For the entries below, print exactly the lines between the line holding "focal_35mm: 576" and the line holding "f_number: 5.6", inclusive, and nothing else.

---- TASK MATERIAL

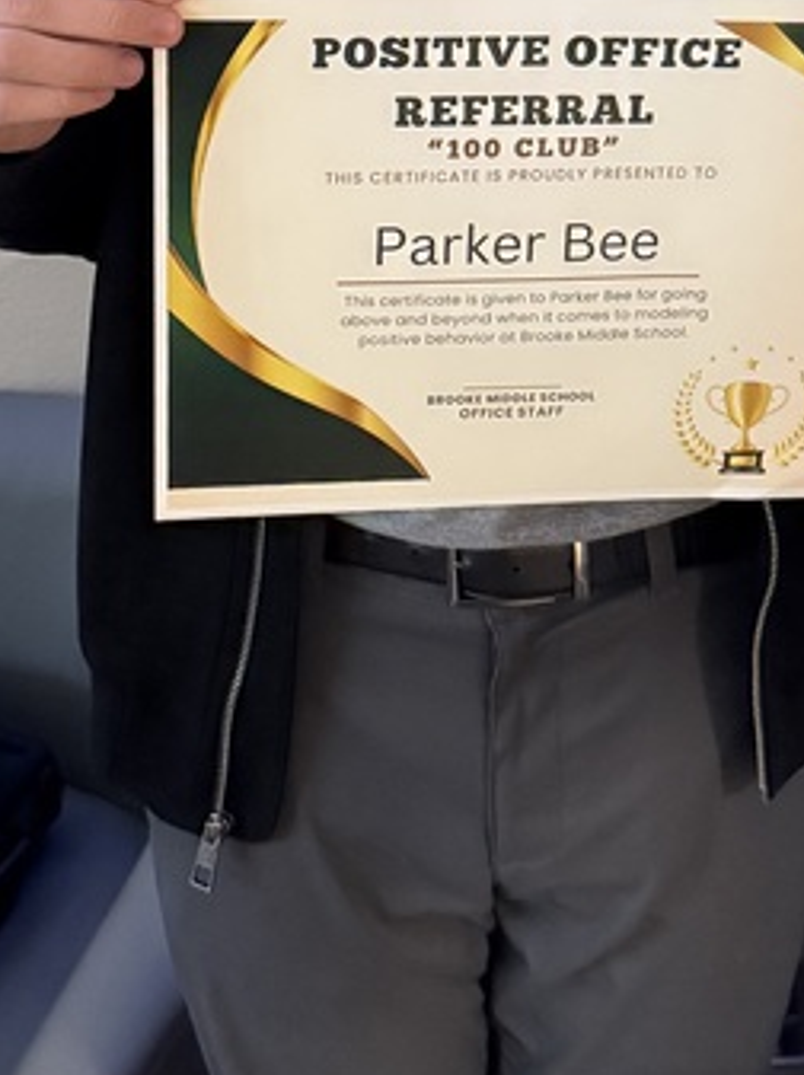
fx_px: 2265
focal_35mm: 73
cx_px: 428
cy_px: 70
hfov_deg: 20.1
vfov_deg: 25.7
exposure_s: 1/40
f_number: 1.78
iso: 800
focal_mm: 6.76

--------
---- TASK MATERIAL

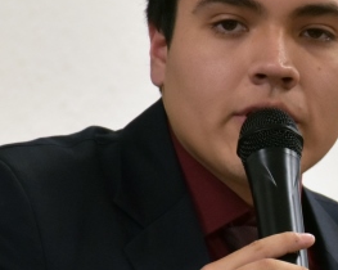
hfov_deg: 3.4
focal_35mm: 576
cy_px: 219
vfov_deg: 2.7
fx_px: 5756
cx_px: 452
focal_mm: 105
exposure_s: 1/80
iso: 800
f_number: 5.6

--------

» TASK RESULT
focal_35mm: 576
cy_px: 219
vfov_deg: 2.7
fx_px: 5756
cx_px: 452
focal_mm: 105
exposure_s: 1/80
iso: 800
f_number: 5.6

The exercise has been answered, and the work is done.